### Exercise data:
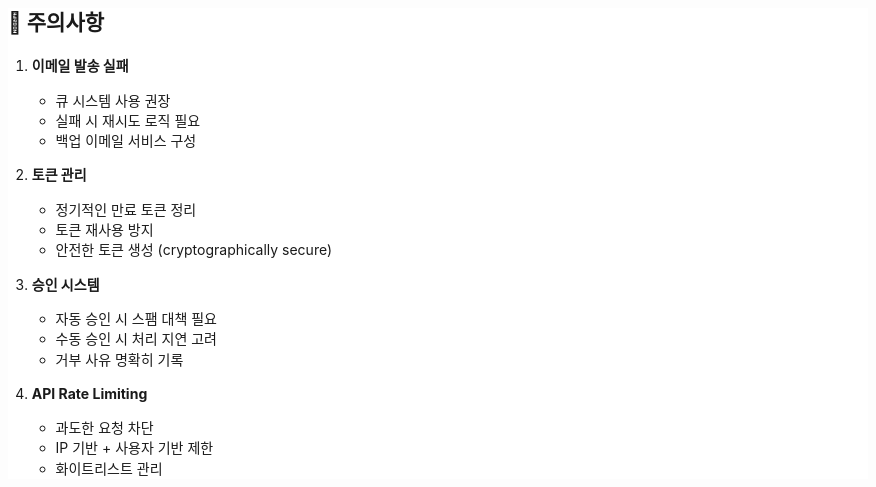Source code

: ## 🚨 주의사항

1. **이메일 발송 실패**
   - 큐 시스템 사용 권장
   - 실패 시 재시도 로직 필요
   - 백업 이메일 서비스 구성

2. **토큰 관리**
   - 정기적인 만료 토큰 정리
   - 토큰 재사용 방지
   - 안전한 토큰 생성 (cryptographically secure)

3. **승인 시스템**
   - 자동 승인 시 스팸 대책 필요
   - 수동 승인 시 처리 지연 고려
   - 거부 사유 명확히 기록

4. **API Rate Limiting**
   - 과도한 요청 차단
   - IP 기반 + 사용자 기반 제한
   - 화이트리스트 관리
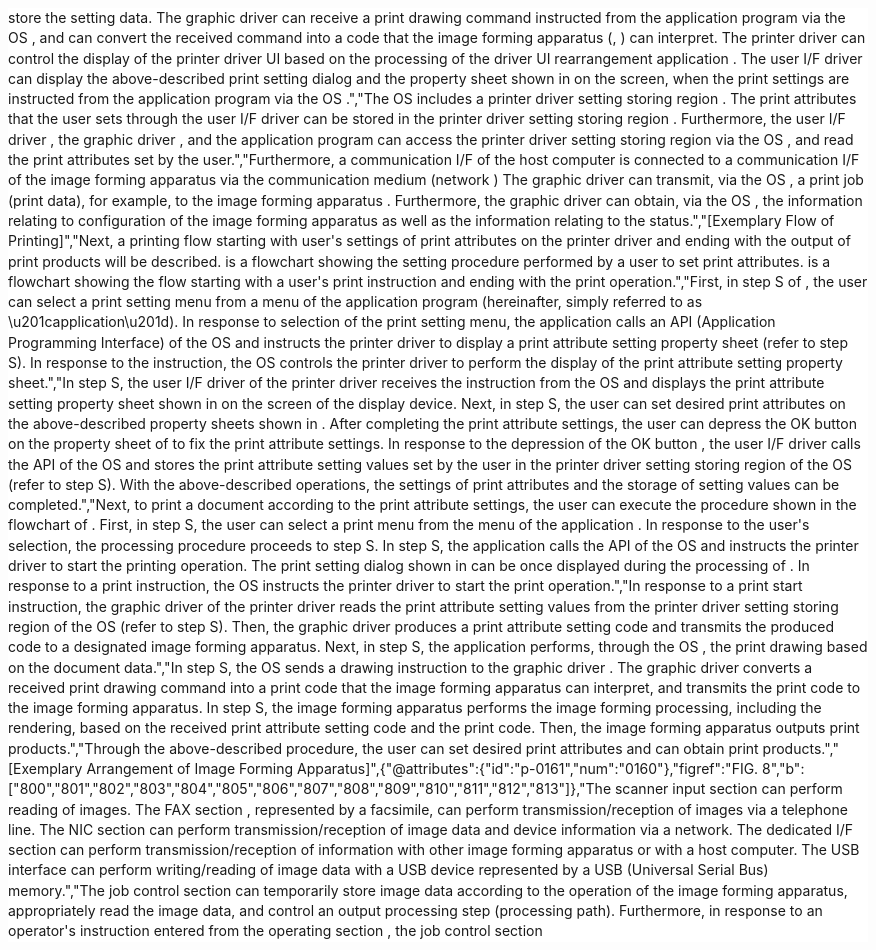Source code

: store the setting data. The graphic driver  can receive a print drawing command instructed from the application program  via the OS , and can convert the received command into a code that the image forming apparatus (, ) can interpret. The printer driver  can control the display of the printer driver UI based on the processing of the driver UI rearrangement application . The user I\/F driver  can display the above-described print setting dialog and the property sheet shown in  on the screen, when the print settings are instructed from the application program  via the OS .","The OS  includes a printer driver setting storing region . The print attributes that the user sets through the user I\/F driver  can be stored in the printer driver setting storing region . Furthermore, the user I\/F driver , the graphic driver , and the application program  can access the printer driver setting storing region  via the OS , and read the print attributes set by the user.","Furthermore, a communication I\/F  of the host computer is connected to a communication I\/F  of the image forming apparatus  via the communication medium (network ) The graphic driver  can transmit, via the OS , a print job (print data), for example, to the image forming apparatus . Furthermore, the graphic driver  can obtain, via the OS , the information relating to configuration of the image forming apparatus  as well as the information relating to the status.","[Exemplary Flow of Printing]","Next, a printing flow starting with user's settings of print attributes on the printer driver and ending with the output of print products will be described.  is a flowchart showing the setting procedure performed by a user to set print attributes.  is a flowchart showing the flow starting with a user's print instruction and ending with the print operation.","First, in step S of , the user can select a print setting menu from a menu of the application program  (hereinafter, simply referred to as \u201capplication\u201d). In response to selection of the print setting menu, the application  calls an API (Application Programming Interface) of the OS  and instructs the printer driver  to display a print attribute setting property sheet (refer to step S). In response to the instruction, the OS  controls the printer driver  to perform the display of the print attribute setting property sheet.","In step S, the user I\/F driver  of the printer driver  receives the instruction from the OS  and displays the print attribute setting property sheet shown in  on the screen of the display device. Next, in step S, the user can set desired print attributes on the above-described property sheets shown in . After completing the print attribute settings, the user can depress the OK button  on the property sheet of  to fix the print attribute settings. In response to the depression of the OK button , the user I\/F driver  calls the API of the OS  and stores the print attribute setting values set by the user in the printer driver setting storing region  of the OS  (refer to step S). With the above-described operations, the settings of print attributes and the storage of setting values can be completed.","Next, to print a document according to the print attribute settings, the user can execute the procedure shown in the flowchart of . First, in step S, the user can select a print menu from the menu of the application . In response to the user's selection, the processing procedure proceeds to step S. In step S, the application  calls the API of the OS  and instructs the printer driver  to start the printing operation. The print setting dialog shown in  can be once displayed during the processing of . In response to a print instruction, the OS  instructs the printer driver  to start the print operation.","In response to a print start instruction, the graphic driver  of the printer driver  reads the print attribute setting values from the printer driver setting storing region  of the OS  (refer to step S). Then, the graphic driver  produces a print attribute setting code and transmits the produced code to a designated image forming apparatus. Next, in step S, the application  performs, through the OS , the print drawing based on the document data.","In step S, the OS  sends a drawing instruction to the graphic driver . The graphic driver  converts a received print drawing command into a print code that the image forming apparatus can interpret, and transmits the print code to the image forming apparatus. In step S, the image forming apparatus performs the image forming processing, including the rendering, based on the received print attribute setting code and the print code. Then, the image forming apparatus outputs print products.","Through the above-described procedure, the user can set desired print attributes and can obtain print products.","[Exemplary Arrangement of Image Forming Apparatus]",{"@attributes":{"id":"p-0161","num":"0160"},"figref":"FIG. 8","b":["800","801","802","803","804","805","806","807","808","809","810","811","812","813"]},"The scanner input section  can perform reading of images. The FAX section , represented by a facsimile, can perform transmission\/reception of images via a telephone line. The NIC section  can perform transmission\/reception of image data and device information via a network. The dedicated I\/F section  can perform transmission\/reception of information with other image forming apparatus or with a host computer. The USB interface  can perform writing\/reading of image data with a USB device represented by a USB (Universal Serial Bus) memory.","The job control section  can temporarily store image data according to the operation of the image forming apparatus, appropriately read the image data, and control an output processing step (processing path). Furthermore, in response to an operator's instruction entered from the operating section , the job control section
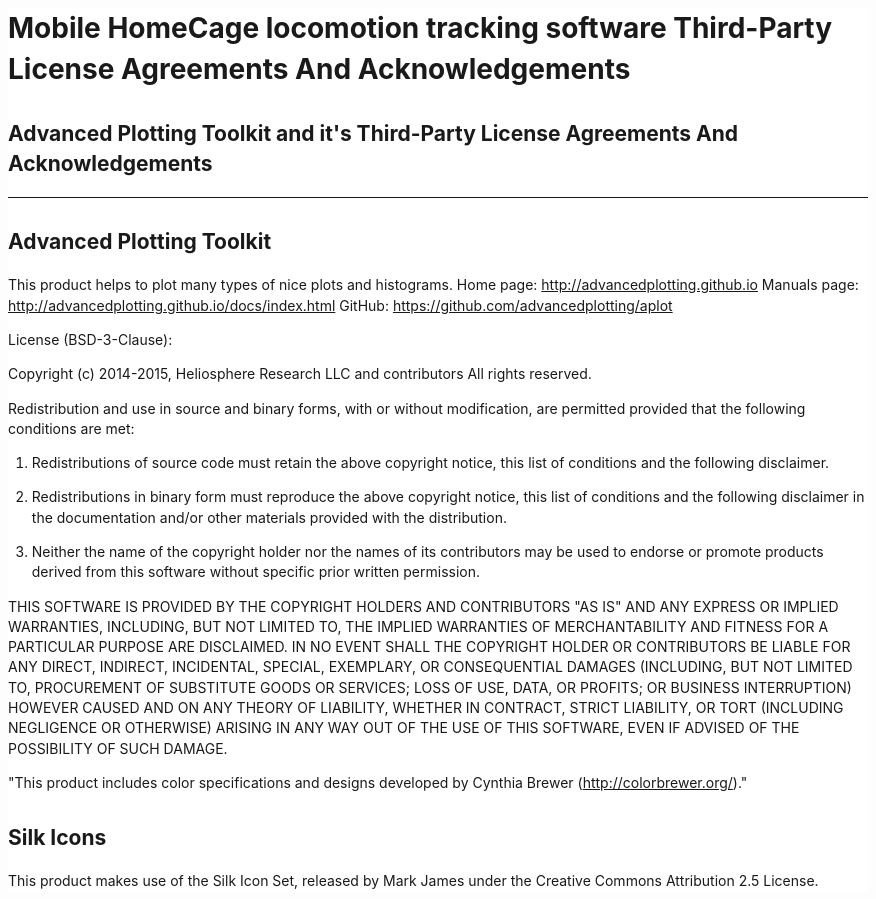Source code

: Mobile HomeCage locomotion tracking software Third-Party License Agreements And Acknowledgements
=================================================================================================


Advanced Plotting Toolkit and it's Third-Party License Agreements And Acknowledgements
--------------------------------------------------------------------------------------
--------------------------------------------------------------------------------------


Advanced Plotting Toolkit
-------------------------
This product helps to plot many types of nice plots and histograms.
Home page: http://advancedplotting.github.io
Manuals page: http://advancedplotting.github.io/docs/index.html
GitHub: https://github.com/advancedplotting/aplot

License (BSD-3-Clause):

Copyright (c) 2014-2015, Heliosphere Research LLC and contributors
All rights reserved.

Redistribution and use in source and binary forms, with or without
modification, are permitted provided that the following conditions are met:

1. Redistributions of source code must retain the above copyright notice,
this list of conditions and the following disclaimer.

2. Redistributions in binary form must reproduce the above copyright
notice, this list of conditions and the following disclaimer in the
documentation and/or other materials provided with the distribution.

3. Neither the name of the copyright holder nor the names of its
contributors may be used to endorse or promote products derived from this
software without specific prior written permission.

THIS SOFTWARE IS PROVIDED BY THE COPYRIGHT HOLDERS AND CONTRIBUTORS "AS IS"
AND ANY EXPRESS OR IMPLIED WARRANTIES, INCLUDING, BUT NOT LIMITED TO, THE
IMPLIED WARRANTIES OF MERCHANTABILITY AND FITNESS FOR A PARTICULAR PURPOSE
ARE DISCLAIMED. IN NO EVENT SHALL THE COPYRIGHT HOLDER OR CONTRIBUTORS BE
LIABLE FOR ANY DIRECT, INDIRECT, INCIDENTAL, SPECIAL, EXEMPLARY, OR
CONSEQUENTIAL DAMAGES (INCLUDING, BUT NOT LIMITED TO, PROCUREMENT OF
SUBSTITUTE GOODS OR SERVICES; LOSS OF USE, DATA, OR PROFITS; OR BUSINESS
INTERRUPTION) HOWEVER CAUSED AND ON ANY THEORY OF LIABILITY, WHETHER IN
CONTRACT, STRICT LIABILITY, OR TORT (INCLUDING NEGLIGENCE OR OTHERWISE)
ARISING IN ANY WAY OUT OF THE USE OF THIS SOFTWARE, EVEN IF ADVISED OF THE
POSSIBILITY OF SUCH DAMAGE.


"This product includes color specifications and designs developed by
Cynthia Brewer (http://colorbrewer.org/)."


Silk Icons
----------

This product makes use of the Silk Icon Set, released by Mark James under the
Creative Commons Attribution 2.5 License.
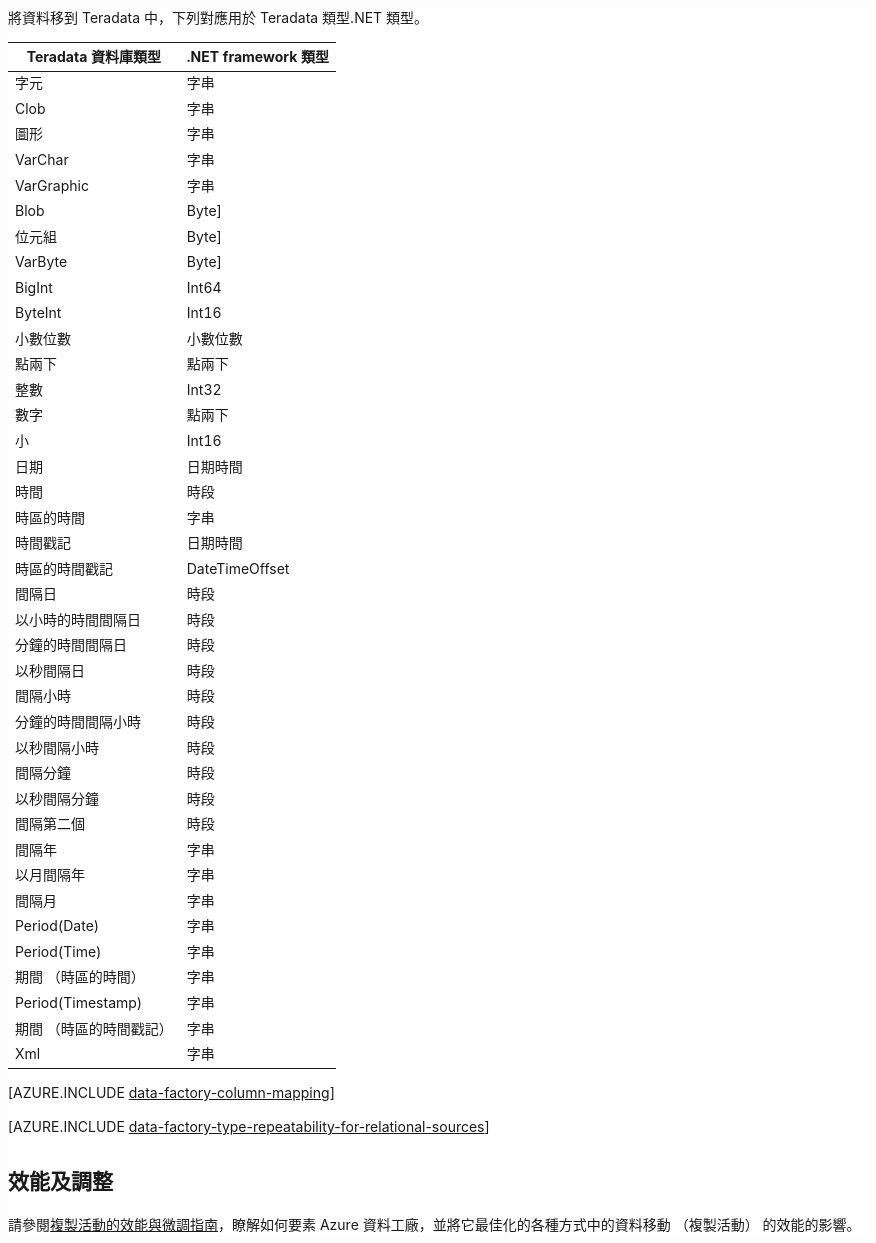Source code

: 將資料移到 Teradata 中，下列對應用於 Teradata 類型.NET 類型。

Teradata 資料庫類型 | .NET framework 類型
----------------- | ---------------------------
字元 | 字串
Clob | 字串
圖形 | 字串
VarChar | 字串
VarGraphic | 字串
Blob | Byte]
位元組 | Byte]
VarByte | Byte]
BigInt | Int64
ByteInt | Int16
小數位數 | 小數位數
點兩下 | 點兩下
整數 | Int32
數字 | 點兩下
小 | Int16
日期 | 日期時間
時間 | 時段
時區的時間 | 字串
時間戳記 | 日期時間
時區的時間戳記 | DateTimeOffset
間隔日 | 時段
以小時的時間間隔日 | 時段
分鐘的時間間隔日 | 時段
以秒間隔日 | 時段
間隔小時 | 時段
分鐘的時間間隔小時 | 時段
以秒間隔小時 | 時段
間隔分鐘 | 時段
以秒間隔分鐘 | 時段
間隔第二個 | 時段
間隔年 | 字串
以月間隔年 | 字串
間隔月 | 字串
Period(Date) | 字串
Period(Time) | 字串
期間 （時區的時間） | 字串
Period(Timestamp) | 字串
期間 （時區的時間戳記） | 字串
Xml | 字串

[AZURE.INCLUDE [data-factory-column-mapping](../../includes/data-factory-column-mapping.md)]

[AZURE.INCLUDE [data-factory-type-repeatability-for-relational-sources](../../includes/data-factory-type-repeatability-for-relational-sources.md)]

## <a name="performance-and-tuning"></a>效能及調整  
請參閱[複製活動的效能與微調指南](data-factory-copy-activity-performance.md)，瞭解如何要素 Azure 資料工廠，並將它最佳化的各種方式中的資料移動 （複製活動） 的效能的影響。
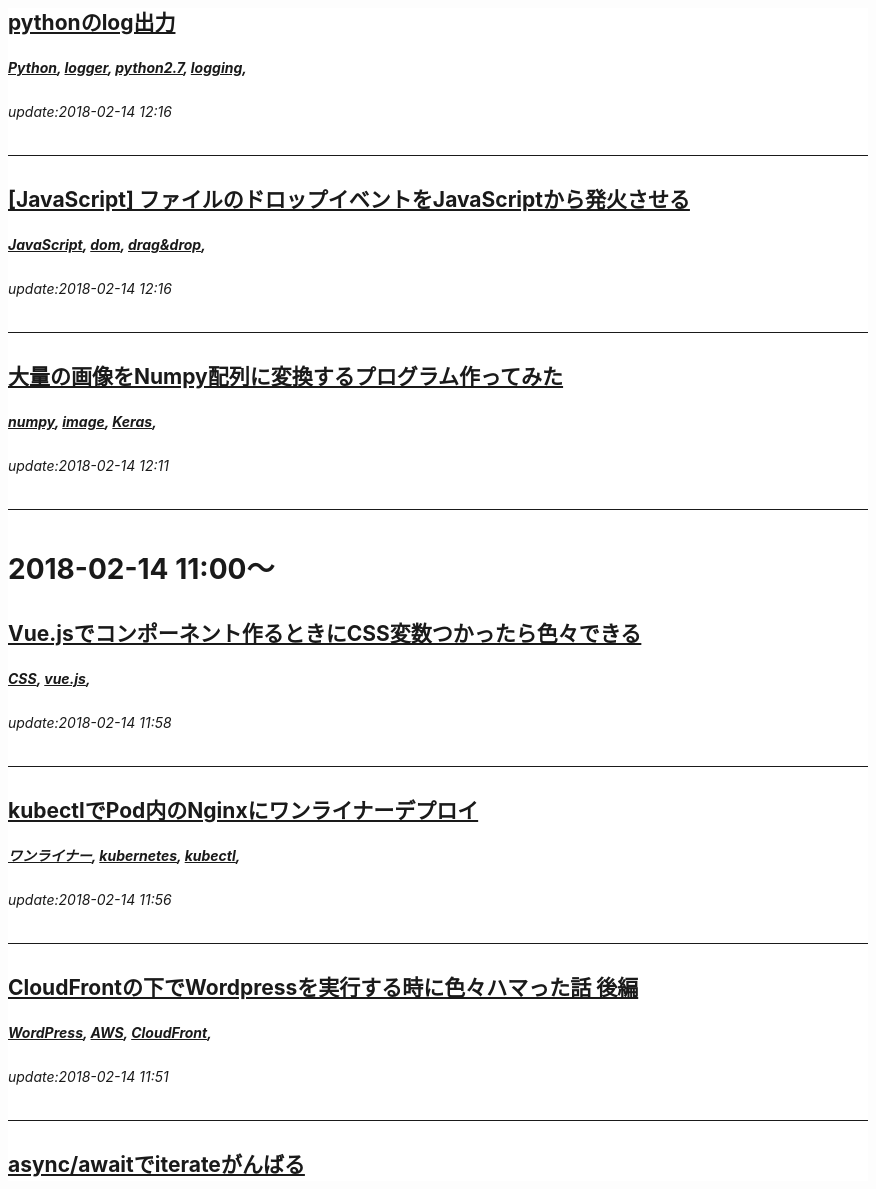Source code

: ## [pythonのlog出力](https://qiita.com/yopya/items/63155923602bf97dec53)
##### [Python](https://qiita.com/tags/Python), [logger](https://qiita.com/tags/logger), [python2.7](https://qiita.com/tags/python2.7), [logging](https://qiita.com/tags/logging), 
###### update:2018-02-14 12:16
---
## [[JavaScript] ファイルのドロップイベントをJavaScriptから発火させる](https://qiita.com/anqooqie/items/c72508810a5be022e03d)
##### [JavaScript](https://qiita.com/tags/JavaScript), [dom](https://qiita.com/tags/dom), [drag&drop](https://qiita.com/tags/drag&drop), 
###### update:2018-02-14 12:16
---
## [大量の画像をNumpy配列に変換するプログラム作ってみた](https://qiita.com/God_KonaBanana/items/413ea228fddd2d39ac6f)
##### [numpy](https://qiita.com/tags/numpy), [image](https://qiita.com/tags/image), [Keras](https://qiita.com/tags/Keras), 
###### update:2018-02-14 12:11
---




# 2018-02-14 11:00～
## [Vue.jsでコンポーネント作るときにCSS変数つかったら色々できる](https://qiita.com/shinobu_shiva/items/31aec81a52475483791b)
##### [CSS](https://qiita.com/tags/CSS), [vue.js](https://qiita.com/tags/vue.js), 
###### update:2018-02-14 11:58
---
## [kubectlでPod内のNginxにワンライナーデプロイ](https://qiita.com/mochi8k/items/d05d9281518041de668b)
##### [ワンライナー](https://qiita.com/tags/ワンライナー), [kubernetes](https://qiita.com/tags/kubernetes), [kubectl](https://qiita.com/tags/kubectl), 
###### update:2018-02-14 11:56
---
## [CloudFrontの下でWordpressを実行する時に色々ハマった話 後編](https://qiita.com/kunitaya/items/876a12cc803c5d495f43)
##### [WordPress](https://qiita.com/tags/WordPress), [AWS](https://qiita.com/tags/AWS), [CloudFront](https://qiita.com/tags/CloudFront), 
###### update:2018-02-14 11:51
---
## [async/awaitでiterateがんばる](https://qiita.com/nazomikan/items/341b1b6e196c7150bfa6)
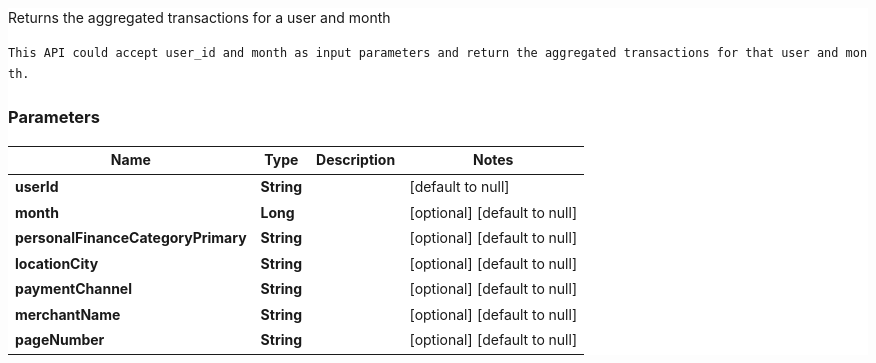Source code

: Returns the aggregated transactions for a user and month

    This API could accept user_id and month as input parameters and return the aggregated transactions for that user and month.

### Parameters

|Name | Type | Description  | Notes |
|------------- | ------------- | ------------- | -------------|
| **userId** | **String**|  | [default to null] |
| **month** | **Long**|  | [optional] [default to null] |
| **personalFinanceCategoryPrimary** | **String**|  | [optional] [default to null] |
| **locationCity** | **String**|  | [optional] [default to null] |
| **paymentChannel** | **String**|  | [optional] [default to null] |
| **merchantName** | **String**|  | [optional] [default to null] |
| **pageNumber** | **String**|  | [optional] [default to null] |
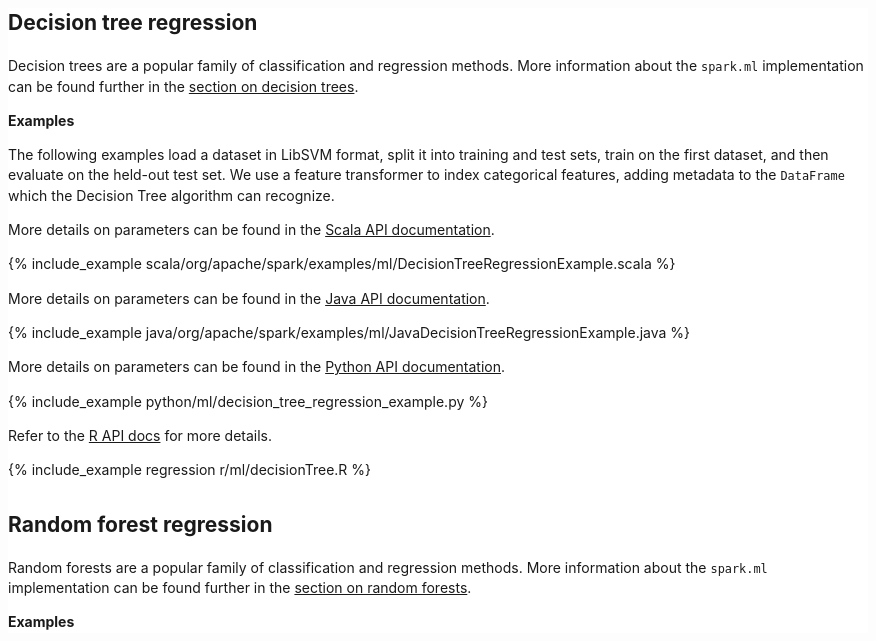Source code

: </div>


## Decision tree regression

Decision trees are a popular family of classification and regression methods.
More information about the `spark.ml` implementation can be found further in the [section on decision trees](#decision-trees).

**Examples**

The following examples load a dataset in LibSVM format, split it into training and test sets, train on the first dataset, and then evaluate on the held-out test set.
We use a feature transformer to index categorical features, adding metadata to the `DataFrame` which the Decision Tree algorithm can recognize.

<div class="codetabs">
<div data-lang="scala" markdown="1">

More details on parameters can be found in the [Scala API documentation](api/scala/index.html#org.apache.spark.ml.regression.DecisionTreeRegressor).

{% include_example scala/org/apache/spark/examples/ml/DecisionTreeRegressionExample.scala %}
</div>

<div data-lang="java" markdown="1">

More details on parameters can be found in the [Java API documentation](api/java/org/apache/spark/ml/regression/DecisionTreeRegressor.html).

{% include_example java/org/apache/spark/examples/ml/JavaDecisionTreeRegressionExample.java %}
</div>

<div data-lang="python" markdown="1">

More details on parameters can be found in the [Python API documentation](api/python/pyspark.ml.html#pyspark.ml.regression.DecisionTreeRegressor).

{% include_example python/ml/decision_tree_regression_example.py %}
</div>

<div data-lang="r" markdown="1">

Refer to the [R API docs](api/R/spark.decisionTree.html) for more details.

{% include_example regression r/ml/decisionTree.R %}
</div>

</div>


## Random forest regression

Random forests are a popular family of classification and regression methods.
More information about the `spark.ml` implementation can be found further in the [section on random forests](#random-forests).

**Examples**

### Action item:
Look through the entries for the string "JavaScript". Every line that has it belongs in the answer.

### Response to this task:
## [[JavaScript] ファイルのドロップイベントをJavaScriptから発火させる](https://qiita.com/anqooqie/items/c72508810a5be022e03d)
##### [JavaScript](https://qiita.com/tags/JavaScript), [dom](https://qiita.com/tags/dom), [drag&drop](https://qiita.com/tags/drag&drop), 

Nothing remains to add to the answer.